Hagan's camp fired back that Tillis has offered no plan on how to destroy ISIS.
 
"Speaker Tillis is desperate to distract from the fact that while he has no position on how to eliminate ISIS, and his comments have been called 'waffling' and 'vague.' Kay has been decisive and clear about what action must be taken to destroy these terrorists," said Hagan spokesman Chris Hayden. "Just last week, Speaker Tillis admitted that he doesn't know what we should or shouldn't do to eradicate ISIS, and North Carolinians — especially our service members and their families — deserve better than Speaker Tillis's spineless fence-sitting on this pressing national security threat."
 
The Hagan campaign points to comments Tillis made about the congressional vote to arm and train ISIS leaders. He said he didn't know if it was good to arm the Syria groups since little was known about them.
 
“I actually don’t know if we should or shouldn’t,” Tillis said. “I would have to know that these arms would not get in the hands of people who would want to take over the Middle East.”

The ad is one of the most direct to hit the airwaves since ISIS became a major campaign issue this month. Republicans have sought to tie Senate Democrats to President Obama, whose approval ratings on foreign policy are low.

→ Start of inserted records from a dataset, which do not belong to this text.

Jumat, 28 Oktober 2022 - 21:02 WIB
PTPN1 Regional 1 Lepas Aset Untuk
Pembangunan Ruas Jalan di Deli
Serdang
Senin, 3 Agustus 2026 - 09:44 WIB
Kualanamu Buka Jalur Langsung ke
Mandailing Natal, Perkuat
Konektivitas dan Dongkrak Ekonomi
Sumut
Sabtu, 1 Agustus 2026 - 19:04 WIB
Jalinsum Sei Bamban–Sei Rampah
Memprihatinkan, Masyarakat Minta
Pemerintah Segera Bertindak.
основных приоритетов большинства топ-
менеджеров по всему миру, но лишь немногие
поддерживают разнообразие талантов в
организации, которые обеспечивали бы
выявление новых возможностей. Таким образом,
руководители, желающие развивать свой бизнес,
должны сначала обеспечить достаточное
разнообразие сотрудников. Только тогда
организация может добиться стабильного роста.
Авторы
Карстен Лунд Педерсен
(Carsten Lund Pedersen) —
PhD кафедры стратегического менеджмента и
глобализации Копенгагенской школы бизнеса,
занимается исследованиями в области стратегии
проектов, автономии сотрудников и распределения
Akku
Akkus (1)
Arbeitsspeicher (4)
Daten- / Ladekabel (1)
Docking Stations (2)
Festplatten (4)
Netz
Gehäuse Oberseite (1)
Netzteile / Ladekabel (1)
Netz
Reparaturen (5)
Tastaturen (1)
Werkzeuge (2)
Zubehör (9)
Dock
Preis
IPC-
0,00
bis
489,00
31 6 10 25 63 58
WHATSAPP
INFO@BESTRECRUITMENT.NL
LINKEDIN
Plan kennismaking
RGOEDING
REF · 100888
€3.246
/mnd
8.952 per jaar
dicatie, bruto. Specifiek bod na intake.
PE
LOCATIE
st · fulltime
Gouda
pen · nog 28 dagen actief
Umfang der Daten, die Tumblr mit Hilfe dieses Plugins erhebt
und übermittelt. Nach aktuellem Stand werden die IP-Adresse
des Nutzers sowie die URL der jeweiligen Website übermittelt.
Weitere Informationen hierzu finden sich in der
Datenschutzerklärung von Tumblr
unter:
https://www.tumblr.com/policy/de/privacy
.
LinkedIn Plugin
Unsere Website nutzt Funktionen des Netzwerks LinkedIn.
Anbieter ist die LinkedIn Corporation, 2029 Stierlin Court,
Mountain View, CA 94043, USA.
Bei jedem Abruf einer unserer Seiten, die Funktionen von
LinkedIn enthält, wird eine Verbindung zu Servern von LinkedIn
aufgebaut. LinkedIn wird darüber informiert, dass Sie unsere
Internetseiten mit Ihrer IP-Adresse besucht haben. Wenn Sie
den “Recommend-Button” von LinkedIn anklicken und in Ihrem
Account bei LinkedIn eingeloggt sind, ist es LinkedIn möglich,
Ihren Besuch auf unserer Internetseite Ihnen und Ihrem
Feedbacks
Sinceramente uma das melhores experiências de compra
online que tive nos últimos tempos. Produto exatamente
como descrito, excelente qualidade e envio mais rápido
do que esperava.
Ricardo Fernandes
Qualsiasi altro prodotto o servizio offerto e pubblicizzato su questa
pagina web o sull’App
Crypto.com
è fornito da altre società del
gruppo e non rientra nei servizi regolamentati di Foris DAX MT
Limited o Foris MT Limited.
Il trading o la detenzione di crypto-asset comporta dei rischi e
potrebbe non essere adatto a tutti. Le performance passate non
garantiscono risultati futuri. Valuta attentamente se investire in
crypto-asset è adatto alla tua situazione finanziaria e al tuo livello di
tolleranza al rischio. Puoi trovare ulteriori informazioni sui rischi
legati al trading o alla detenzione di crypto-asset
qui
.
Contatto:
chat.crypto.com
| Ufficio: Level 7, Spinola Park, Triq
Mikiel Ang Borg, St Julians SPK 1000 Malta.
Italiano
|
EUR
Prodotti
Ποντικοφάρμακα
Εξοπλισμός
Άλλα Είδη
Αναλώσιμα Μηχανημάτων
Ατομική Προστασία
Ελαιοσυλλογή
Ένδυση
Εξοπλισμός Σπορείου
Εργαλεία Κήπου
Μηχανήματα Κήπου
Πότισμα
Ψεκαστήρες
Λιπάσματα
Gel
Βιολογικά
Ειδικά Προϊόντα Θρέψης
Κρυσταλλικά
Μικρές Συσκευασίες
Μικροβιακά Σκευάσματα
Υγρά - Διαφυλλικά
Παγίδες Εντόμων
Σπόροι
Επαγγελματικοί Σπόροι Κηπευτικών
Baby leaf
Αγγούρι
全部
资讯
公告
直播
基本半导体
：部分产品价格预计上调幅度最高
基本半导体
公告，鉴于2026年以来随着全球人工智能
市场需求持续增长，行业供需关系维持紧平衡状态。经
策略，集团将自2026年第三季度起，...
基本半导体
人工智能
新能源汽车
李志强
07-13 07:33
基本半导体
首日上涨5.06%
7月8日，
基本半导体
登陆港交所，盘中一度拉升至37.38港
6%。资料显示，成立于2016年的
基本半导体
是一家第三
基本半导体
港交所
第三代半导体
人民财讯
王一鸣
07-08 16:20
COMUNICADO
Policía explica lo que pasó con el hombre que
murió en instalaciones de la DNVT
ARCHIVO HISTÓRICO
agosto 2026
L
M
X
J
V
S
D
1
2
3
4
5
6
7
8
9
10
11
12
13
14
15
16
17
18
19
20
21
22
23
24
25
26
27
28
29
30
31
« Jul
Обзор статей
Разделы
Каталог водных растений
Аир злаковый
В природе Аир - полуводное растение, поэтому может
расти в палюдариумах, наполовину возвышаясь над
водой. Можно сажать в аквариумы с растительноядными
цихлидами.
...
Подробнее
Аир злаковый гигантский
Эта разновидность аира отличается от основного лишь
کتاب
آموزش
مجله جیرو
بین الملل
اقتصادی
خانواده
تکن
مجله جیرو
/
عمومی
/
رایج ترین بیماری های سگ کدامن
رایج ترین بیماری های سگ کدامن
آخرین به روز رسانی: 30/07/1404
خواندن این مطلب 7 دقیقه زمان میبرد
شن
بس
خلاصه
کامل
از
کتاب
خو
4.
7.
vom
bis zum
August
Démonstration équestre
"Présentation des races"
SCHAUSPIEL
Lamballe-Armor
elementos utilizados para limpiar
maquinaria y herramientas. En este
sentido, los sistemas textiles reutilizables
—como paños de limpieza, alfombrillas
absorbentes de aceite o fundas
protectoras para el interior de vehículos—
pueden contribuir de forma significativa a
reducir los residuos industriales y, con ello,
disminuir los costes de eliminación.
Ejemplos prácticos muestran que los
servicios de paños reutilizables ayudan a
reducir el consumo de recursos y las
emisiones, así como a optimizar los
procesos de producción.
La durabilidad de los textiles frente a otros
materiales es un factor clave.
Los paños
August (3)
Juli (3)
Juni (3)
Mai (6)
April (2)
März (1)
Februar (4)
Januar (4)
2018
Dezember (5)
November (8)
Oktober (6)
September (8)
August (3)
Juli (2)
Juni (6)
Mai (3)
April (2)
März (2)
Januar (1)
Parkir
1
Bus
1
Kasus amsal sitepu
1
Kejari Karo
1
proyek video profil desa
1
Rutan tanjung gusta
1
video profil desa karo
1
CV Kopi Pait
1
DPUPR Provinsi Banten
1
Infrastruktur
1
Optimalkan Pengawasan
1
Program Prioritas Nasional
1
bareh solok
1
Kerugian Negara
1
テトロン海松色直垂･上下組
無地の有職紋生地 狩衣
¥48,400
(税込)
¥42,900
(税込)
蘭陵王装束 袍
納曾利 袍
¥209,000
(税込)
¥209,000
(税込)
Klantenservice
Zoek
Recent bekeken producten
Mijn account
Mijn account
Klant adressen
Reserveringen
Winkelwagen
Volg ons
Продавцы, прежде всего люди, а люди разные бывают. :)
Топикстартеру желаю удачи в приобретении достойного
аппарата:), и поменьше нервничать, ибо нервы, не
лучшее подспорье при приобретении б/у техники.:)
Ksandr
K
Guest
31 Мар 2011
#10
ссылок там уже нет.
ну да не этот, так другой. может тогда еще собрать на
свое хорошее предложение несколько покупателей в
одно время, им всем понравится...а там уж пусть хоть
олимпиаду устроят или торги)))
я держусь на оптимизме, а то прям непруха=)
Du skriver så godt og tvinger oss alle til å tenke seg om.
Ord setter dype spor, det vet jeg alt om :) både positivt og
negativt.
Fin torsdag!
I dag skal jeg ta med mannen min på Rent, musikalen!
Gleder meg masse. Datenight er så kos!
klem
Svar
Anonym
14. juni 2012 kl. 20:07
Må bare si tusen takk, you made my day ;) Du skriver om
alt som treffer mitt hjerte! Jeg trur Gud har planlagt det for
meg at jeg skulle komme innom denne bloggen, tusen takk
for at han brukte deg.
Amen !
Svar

Tillis was one of the first Republicans to jump on the issue, criticizing Hagan in their first debate over President Obama's dismissal of ISIS as the "J.V. team."

North Carolina has a large number of military bases and huge population of veterans, making foreign policy issues more powerful there than elsewhere.

The most recent polling in North Carolina shows Hagan with a narrow lead in the race.

The state is one of several Republicans hope to win to take over the majority in the Senate.